• _Your objective_:
For each line below that includes the word "elbow", make a copy.

• _Supplied entries_:
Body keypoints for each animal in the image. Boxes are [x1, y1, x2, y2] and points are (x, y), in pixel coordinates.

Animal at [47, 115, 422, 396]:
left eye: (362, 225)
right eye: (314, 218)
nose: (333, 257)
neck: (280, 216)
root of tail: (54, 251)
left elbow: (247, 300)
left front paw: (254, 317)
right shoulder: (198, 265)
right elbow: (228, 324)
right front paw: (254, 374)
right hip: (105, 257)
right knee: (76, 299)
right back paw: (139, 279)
---
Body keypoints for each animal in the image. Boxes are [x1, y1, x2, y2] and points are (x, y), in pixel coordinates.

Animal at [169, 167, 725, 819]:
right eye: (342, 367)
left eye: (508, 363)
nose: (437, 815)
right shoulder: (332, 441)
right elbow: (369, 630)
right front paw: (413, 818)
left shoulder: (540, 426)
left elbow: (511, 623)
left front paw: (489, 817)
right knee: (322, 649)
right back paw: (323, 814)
---
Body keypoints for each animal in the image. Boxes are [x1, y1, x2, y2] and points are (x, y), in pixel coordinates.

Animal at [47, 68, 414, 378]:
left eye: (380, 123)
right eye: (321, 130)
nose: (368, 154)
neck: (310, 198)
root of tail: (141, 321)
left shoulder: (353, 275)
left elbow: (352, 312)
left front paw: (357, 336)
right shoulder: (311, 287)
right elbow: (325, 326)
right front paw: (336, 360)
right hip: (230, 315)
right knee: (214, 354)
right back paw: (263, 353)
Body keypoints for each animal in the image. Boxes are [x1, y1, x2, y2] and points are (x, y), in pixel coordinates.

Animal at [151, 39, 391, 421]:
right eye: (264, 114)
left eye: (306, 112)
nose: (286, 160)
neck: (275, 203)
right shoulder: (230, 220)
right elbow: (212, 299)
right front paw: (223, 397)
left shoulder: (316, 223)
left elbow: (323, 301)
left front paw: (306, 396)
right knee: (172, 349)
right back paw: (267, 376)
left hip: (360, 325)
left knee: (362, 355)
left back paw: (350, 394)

• _The answer_:
left elbow: (247, 300)
right elbow: (228, 324)
right elbow: (369, 630)
left elbow: (511, 623)
left elbow: (352, 312)
right elbow: (325, 326)
right elbow: (212, 299)
left elbow: (323, 301)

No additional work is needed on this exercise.